Boris Johnson is tired of having to be serious and gloomy. Instead he craves woolly optimism and vague, blustering hot-air speeches full of gaseous images that float off into the rhetorical stratosphere.
Not much optimism at the Royal Exchange Theatre in Manchester, which yesterday announced that 65% of its permanent staff face redundancy. That is one of our great theatres, a fantastic space and generally a credit to everyone involved.
That theatre was devastated by the IRA bombing on June 15 1996, and had to close for two years before reopening. We can only pray that Covid-19 won’t finish what the IRA failed to do.
At the other end of the country, the Plymouth Theatre Royal announced last month that 100 jobs were at risk because of Covid-19. Any theatre you care to name between these two will be facing similar cliff-edge decisions. As for music venues, they’ve been told they can open but without performances: how upside down is that?
Oliver Dowden, the deeply uninspiring culture secretary, tweets today that he understands “the deep anxiety of those working in music & the desire to see fixed dates for reopening”. He says he is “pushing hard” to “give you a clear roadmap back”.
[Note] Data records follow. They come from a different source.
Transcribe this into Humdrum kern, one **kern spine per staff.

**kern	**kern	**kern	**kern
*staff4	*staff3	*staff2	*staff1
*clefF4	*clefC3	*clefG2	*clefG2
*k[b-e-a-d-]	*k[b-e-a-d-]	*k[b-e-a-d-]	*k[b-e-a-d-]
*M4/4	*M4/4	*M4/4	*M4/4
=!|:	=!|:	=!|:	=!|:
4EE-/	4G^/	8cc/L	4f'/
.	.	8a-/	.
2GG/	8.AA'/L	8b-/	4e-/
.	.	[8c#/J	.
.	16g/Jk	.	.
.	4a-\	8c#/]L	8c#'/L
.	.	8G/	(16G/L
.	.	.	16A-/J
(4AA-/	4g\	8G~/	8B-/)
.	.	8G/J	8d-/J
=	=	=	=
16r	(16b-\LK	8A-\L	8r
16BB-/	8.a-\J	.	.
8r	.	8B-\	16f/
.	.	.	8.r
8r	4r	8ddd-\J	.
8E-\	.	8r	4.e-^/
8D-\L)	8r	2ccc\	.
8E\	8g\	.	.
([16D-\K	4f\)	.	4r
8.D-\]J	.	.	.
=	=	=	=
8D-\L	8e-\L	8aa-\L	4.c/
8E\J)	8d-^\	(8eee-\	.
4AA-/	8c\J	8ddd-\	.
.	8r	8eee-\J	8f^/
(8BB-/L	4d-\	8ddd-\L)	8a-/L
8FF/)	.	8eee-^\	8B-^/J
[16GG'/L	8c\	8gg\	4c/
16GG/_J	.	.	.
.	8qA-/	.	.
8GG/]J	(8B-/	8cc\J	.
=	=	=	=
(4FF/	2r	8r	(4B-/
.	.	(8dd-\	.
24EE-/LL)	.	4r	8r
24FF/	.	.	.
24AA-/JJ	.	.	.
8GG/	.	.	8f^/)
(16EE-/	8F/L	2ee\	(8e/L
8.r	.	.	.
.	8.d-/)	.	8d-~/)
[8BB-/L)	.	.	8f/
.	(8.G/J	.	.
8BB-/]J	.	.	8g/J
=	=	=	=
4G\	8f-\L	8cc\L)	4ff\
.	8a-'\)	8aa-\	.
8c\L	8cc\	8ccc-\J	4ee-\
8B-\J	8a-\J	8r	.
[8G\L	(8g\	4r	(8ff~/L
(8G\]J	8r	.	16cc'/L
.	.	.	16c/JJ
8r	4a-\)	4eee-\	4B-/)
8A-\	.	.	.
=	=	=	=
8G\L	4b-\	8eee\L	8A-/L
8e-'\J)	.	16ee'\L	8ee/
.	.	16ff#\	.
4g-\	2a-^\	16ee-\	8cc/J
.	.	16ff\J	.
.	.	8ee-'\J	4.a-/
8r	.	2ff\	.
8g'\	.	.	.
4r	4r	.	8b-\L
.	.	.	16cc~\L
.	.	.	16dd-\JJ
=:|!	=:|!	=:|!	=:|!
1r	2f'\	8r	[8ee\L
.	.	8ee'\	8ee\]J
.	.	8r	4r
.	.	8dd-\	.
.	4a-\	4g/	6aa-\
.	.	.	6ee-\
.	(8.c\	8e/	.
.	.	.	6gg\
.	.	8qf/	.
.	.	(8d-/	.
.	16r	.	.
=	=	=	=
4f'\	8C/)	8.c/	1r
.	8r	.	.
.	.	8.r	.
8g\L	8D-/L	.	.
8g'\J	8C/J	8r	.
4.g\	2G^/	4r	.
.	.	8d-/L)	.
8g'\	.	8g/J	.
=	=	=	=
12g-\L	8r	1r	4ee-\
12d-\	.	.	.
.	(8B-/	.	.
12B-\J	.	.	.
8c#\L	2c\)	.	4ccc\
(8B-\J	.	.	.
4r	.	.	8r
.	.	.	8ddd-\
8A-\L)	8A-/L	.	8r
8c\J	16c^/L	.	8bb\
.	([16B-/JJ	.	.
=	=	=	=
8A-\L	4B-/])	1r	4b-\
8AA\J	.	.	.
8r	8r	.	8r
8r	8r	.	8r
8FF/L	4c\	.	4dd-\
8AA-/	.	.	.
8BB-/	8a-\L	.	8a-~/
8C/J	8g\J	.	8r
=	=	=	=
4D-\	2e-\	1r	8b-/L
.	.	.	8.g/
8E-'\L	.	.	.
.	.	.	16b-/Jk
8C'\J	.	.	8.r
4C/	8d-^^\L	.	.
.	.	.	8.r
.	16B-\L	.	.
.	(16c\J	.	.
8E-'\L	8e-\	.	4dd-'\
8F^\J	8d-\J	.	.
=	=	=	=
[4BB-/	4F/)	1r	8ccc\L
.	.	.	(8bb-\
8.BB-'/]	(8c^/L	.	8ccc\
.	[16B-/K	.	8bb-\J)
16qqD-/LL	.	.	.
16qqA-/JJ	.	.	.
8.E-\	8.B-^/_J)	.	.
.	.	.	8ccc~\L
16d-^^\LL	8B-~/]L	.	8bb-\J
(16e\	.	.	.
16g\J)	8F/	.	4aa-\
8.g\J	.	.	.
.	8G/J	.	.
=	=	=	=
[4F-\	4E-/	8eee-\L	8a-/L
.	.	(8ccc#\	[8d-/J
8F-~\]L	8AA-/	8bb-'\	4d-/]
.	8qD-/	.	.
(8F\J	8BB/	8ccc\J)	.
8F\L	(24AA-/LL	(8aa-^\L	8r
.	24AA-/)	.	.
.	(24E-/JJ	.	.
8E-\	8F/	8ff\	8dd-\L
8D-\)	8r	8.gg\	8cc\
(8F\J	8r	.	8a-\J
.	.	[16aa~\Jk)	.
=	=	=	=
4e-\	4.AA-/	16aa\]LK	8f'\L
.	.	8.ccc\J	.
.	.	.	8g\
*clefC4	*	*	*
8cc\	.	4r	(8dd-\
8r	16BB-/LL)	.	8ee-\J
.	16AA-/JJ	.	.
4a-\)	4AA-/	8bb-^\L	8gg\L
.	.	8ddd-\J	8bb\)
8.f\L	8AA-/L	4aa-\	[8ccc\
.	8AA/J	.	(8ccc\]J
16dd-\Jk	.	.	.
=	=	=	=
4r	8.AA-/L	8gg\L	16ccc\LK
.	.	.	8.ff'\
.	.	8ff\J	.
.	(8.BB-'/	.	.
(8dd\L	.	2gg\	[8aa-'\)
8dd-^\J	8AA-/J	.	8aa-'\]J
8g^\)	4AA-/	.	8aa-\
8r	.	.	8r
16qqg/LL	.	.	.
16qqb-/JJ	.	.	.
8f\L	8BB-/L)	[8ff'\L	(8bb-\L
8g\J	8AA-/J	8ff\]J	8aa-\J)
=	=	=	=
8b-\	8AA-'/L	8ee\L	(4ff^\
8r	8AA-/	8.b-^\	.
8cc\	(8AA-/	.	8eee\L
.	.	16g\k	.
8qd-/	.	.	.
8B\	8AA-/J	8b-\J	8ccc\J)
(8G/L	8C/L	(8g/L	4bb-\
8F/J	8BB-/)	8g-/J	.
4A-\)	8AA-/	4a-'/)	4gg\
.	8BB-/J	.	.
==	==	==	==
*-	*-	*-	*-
What an inspirational man: they should put him on a stage so that an audience of theatre directors, actors, musicians, technicians and so on can show their appreciation via the medium of air-borne rotten vegetables.
The furlough scheme has helped prevent economic chaos, although what will happen when that ends is anybody’s gloomy guess.
But we should never forget the importance of culture and the chances offered to escape and learn about ourselves, to connect with humanity, to open eyes and hearts and to feed our brains.
And if that’s over the top, you can lock me in pseud’s corner and throw away the key.
We are good at culture in this country and the thought of our cultural institutions hitting the rocks should worry us all.